## Assigned task A
In the text on the Phonoi, whom does Hesiod's Theogony name as their mother?
## Assigned task B
From the text on the Phonoi, quote the stretch from "In Greek mythology, the" through "other malevolent daemons.".

## Document excerpt
────────────────────
In Greek mythology, the Phonoi (Ancient Greek: ; singular: Phonos) were the "ghastly-faced" male personifications of murder.

Family 
Hesiod in the Theogony named the Phonoi's mother as Eris ("Discord"), and their siblings as: the Hysminai (Battles), the Makhai (Wars), the Androktasiai (Manslaughters) and other malevolent daemons.

 "And hateful Eris bore painful Ponos ("Hardship"),
 Lethe ("Forgetfulness") and Limos ("Starvation") and the tearful Algea ("Pains"),
 Hysminai ("Battles"), Makhai ("Wars"), Phonoi ("Murders"), and Androktasiai ("Manslaughters");
 Neikea ("Quarrels"), Pseudea ("Lies"), Logoi ("Stories"), Amphillogiai ("Disputes")
 Dysnomia ("Anarchy") and Ate ("Ruin"), near one another,
 and Horkos ("Oath"), who most afflicts men on earth,
 Then willing swears a false oath."

Mythology 
In the epic poem the Shield of Heracles, attributed to Hesiod, Phonos (singular) was one of the many figures, depicted on Heracles' shield.

Aeschylus' accounts 
". . . hear me, you gods, that feel with us! By a fresh award redeem the blood of deeds done long ago. May aged Murder (phonos) cease begetting offspring in our house!""Amphiaraus repeatedly rebukes mighty Tydeus [in the war of the Seven Against Thebes] with evil names 'Murderer, maker of unrest in the city, principal teacher of evils to the Argives, summoner of Erinys (Vengeance's Curse), servant of Phonos (Slaughter).'"

Quintus' account 
The Phonoi are also represented in myths to be present during battles and fights along with other war deities."Then met the fronts of battle: dread it rang on either hand. Hard-strained was then the fight: incarnate Kydoimos (Strife) stalked through the midst, with Phonos (Slaughter) ghastly-faced . . . Through the air upshrieked an awful indistinguishable roar; for on both hosts fell iron-hearted Eris (Strife)."
────────────────────
(Dataset entries)
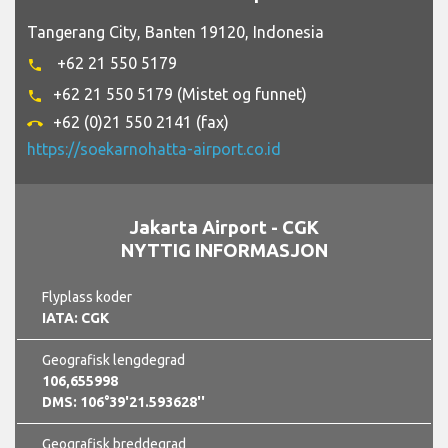
Tangerang City, Banten 19120, Indonesia
+62 21 550 5179
phone
+62 21 550 5179 (Mistet og funnet)
phone
+62 (0)21 550 2141 (fax)
call_end
https://soekarnohatta-airport.co.id
Jakarta Airport - CGK
NYTTIG INFORMASJON
Flyplass koder
IATA: CGK
Geografisk lengdegrad
106,655998
DMS: 106°39'21.593628''
Geografisk breddegrad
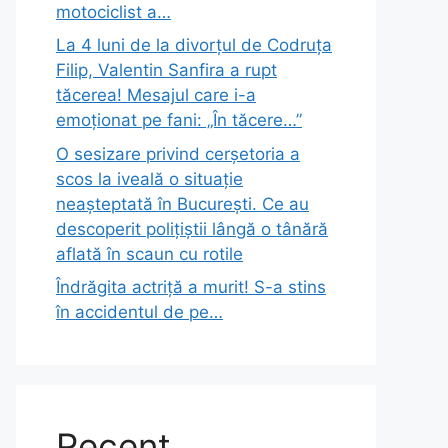
motociclist a…
La 4 luni de la divorțul de Codruța
Filip, Valentin Sanfira a rupt
tăcerea! Mesajul care i-a
emoționat pe fani: „În tăcere…”
O sesizare privind cerșetoria a
scos la iveală o situație
neașteptată în București. Ce au
descoperit polițiștii lângă o tânără
aflată în scaun cu rotile
Îndrăgita actriță a murit! S-a stins
în accidentul de pe…
Recent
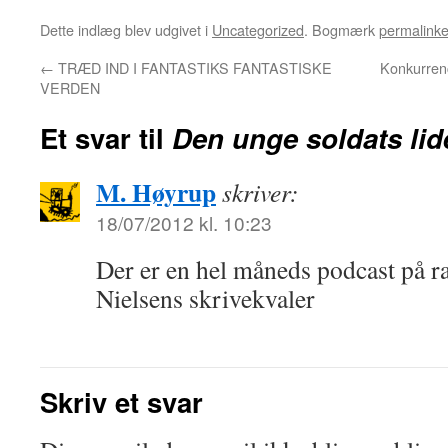
Dette indlæg blev udgivet i
Uncategorized
. Bogmærk
permalinke
←
TRÆD IND I FANTASTIKS FANTASTISKE
Konkurre
VERDEN
Et svar til
Den unge soldats lid
M. Høyrup
skriver:
18/07/2012 kl. 10:23
Der er en hel måneds podcast på 
Nielsens skrivekvaler
Skriv et svar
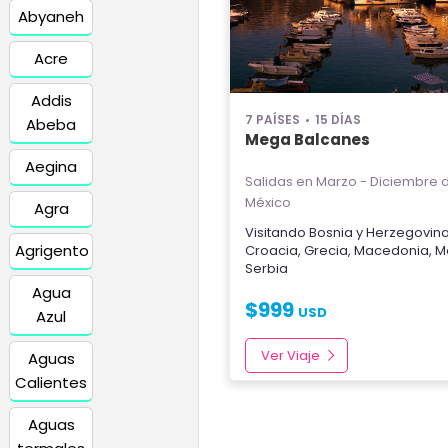
Abyaneh
Acre
Addis
7 PAÍSES
15 DÍAS
Abeba
Mega Balcanes
Aegina
Salidas en Marzo - Diciembre
d
México
Agra
Visitando
Bosnia y Herzegovin
Agrigento
Croacia
,
Grecia
,
Macedonia
,
M
Serbia
Agua
$
999
USD
Azul
Ver Viaje
Aguas
Calientes
Aguas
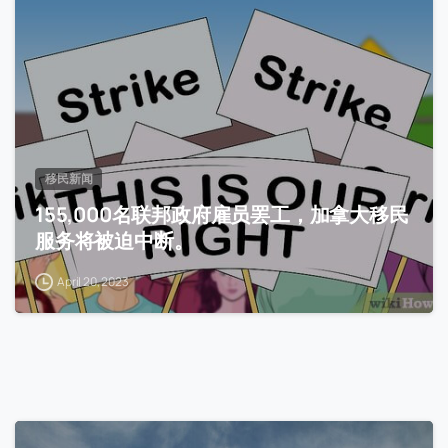
移民新闻
155,000名联邦政府雇员罢工，加拿大移民
服务将被迫中断。
April 20, 2023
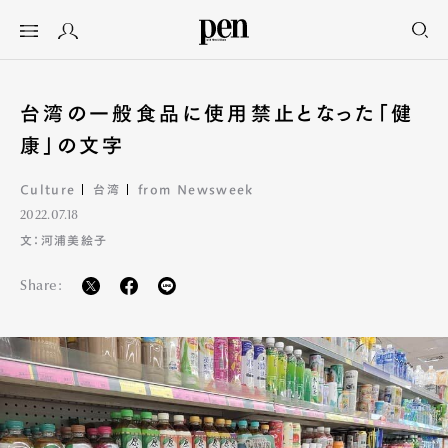
台湾の一般食品に使用禁止となった「健
康」の文字
Culture
台湾
from Newsweek
2022.07.18
文：河浦美絵子
Share:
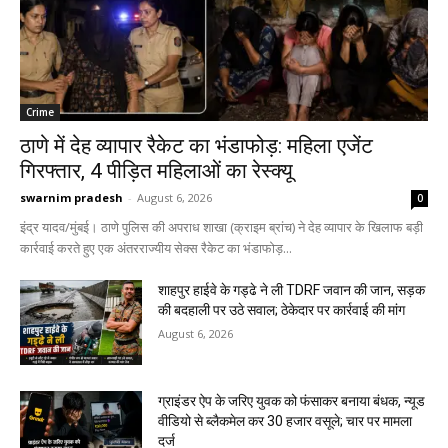
Crime
ठाणे में देह व्यापार रैकेट का भंडाफोड़: महिला एजेंट
गिरफ्तार, 4 पीड़ित महिलाओं का रेस्क्यू
swarnim pradesh
-
August 6, 2026
0
इंद्र यादव/मुंबई। ठाणे पुलिस की अपराध शाखा (क्राइम ब्रांच) ने देह व्यापार के खिलाफ बड़ी
कार्रवाई करते हुए एक अंतरराज्यीय सेक्स रैकेट का भंडाफोड़...
शाहपुर हाईवे के गड्ढे ने ली TDRF जवान की जान, सड़क
की बदहाली पर उठे सवाल; ठेकेदार पर कार्रवाई की मांग
August 6, 2026
ग्राइंडर ऐप के जरिए युवक को फंसाकर बनाया बंधक, न्यूड
वीडियो से ब्लैकमेल कर ₹30 हजार वसूले; चार पर मामला
दर्ज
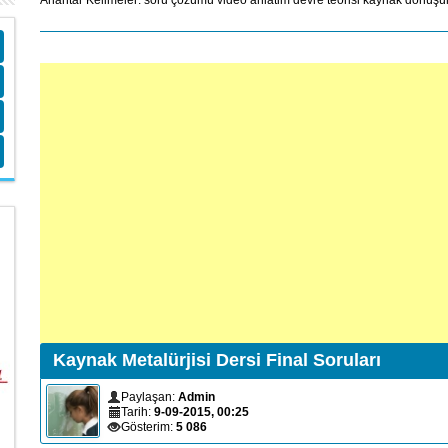
Anahtar Kelimeler:
soru
çözümü
video
anlatim
devre
teorisi
kaynak
dönüş
Kaynak Metalürjisi Dersi Final Soruları
Paylaşan:
Admin
Tarih:
9-09-2015, 00:25
Gösterim:
5 086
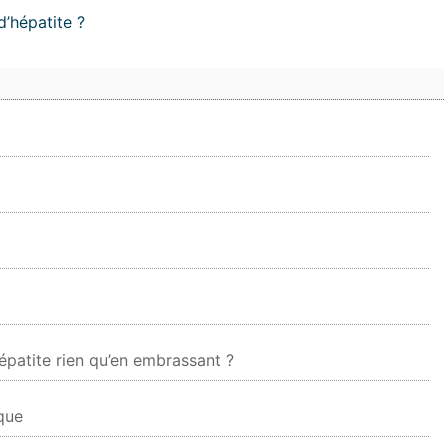
’hépatite ?
épatite rien qu’en embrassant ?
ique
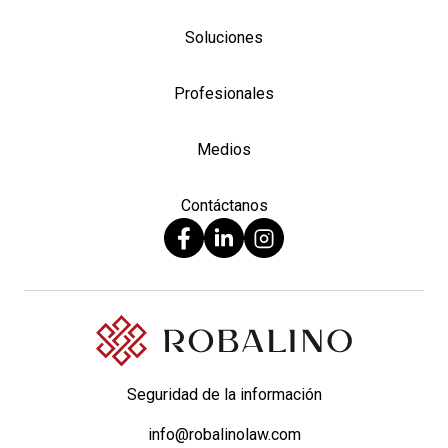
Soluciones
Profesionales
Medios
Contáctanos
Seguridad de la información
info@robalinolaw.com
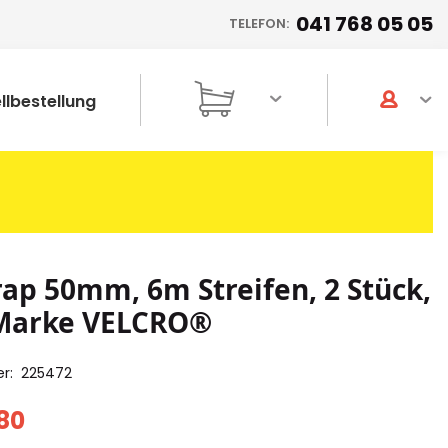
041 768 05 05
TELEFON:
llbestellung
rap 50mm, 6m Streifen, 2 Stück,
 Marke VELCRO®
er
225472
80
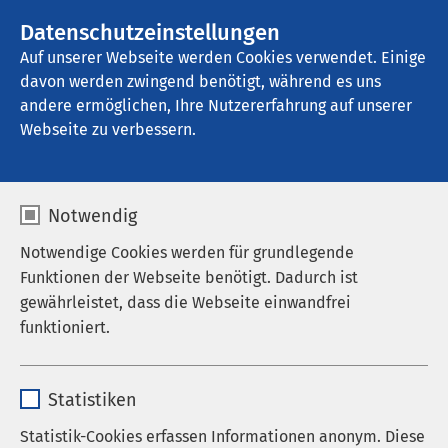
AMEOS Gruppe
Stellenangebote
Datenschutzeinstellungen
Auf unserer Webseite werden Cookies verwendet. Einige
davon werden zwingend benötigt, während es uns
AMEOS Klinikum Schönebeck
andere ermöglichen, Ihre Nutzererfahrung auf unserer
Webseite zu verbessern.
Notwendig
Notwendige Cookies werden für grundlegende
Funktionen der Webseite benötigt. Dadurch ist
gewährleistet, dass die Webseite einwandfrei
08.11.2016
AMEOS Klinikum Schönebeck
funktioniert.
Telefonaktion zum Thema
„Herzinfarkt"
Name
cookieconsent_status
Statistiken
Anbieter
sgalinski
Statistik-Cookies erfassen Informationen anonym. Diese
Im Rahmen der bundesweiten Herzwoche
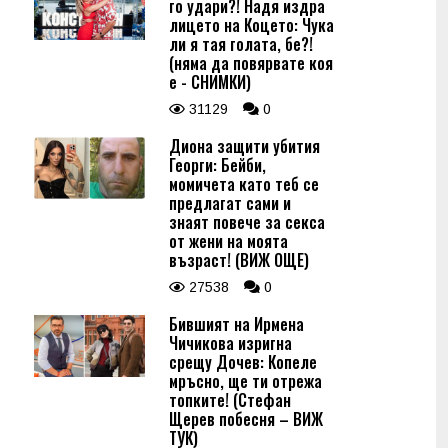
го удари?! Надя издра
лицето на Коцето: Чука
ли я тая голата, бе?!
(няма да повярвате коя
е - СНИМКИ)
31129
0
Диона защити убития
Георги: Бейби,
момичета като теб се
предлагат сами и
знаят повече за секса
от жени на моята
възраст! (ВИЖ ОЩЕ)
27538
0
Бившият на Ирмена
Чичикова изригна
срещу Дочев: Копеле
мръсно, ще ти отрежа
топките! (Стефан
Щерев побесня – ВИЖ
ТУК)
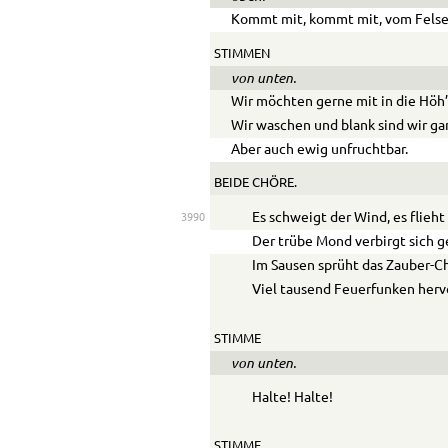
Kommt mit, kommt mit, vom Fels
STIMMEN
von unten.
Wir möchten gerne mit in die Höh’
Wir waschen und blank sind wir ga
Aber auch ewig unfruchtbar.
BEIDE CHÖRE.
Es schweigt der Wind, es flieht
3990
Der trübe Mond verbirgt sich g
Im Sausen sprüht das Zauber-C
Viel tausend Feuerfunken herv
STIMME
von unten.
Halte! Halte!
STIMME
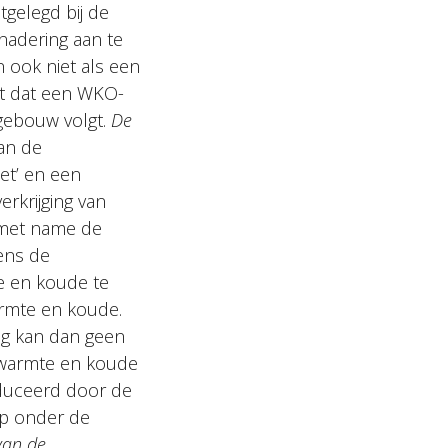
gelegd bij de
enadering aan te
n ook niet als een
nt dat een WKO-
 gebouw volgt.
De
an de
et’ en een
erkrijging van
s met name de
ens de
e en koude te
warmte en koude.
ng kan dan geen
n warmte en koude
oduceerd door de
ep onder de
van de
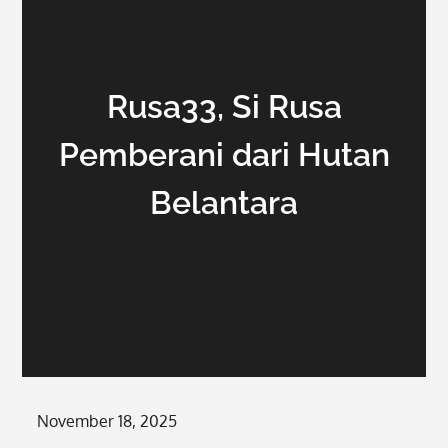
Rusa33, Si Rusa
Pemberani dari Hutan
Belantara
Posted
November 18, 2025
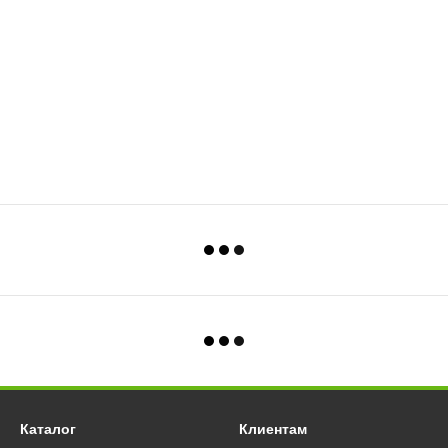
Каталог
Клиентам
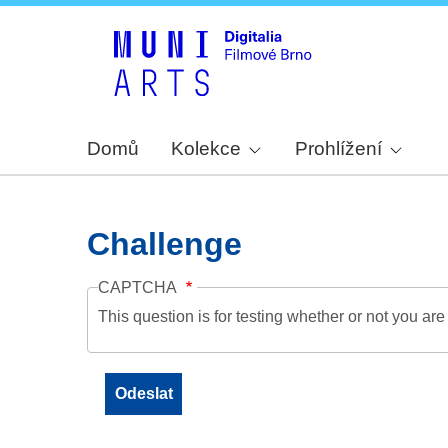
Domů
Kolekce
Prohlížení
Challenge
CAPTCHA
This question is for testing whether or not you a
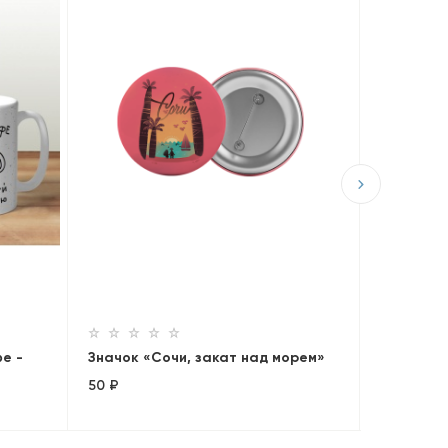
Закладка
поляна» 
35 ₽
е -
Значок «Сочи, закат над морем»
50 ₽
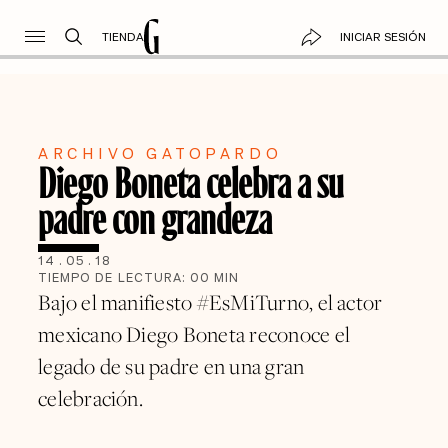
TIENDA
INICIAR SESIÓN
ARCHIVO GATOPARDO
Diego Boneta celebra a su
padre con grandeza
14
.
05
.
18
TIEMPO DE LECTURA:
00
MIN
Bajo el manifiesto #EsMiTurno, el actor
mexicano Diego Boneta reconoce el
legado de su padre en una gran
celebración.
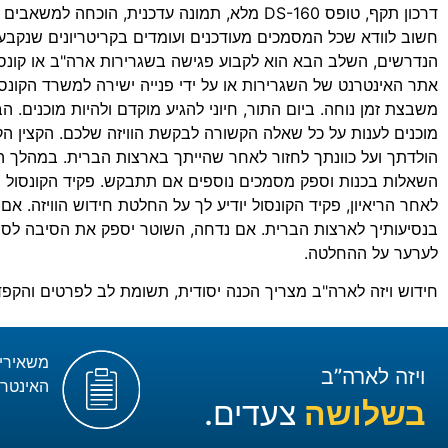
דרכון תקף, טופס DS-160 מלא, תמונה עדכנית, הוכ
חשוב לוודא שכל המסמכים מעודכנים ועומדים בקריטריונים שנקב
הנדרשים, השלב הבא הוא לקבוע פגישה בשגרירות ארה"ב או קונסו
אתר האינטרנט של השגרירות או על ידי פנייה ישירה למשרד הקונס
משבצת זמן נוחה. ביום התור, חיוני להגיע מוקדם ולהיות מוכנים. 
מוכנים לענות על כל שאלה הקשורה לבקשת הוויזה שלכם. הקצין הק
הולדתך ועל כוונתך לחזור לאחר שהייתך בארצות הברית. במהלך הרי
השאלות בכנות וספק מסמכים נוספים אם תתבקש. פקיד הקונסול 
לאחר הריאיון, פקיד הקונסול יודיע לך על החלטת חידוש הוויזה. אם
בנסיעותיך לארצות הברית. אם נדחה, השוטר יספק את הסיבה לסיר
לערער על ההחלטה.
חידוש ויזה לארה"ב מצריך הכנה יסודית, תשומת לב לפרטים והקפד
משאירי
ויזה לארה”ב
האינטרנ
בשלושה
צעדים.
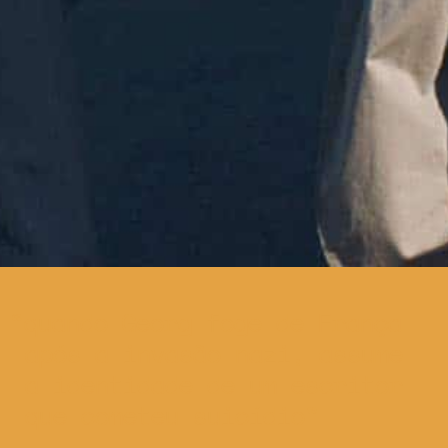
quando Georg foge de França
após a invasão nazi, assume
a identidade de um escritor
que cometeu suicídio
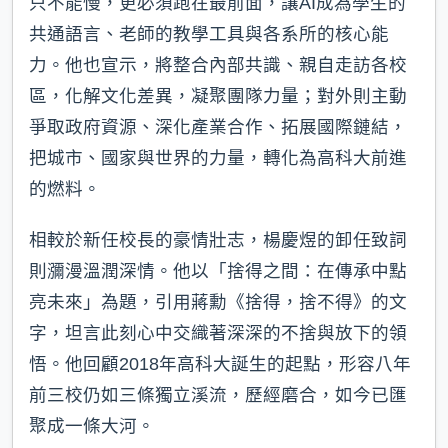
只不能慢，更必須跑在最前面，讓AI成為學生的
共通語言、老師的教學工具與各系所的核心能
力。他也宣示，將整合內部共識、親自走訪各校
區，化解文化差異，凝聚團隊力量；對外則主動
爭取政府資源、深化產業合作、拓展國際鏈結，
把城市、國家與世界的力量，轉化為高科大前進
的燃料。
相較於新任校長的豪情壯志，楊慶煜的卸任致詞
則瀰漫溫潤深情。他以「捨得之間：在傳承中點
亮未來」為題，引用蔣勳《捨得，捨不得》的文
字，坦言此刻心中交織著深深的不捨與放下的領
悟。他回顧2018年高科大誕生的起點，形容八年
前三校仍如三條獨立溪流，歷經磨合，如今已匯
聚成一條大河。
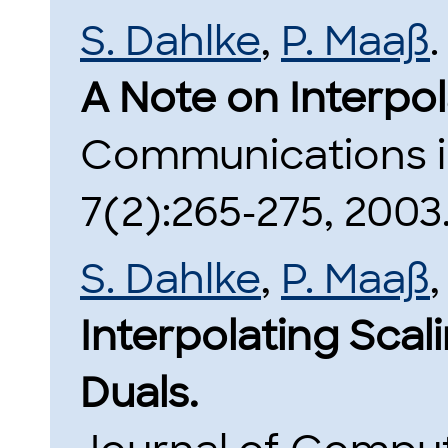
S. Dahlke
,
P. Maaß
.
A Note on Interpol
Communications in
7(2):265-275, 2003
S. Dahlke
,
P. Maaß
Interpolating Scal
Duals.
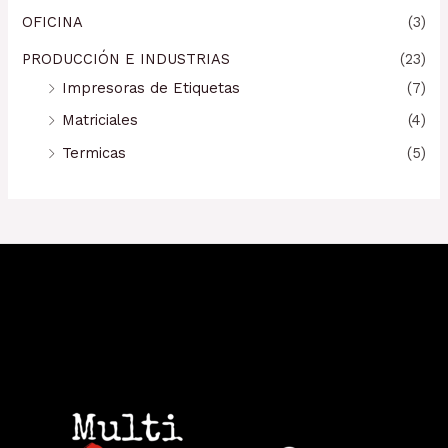
OFICINA
(3)
PRODUCCIÓN E INDUSTRIAS
(23)
Impresoras de Etiquetas
(7)
Matriciales
(4)
Termicas
(5)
────────────────────
## Answer space A
Eris ("Discord").

## Answer space B
In Greek mythology, the Phonoi (Ancient Greek: ; singular: Phonos) were the "ghastly-faced" male personifications of murder.

Family 
Hesiod in the Theogony named the Phonoi's mother as Eris ("Discord"), and their siblings as: the Hysminai (Battles), the Makhai (Wars), the Androktasiai (Manslaughters) and other malevolent daemons.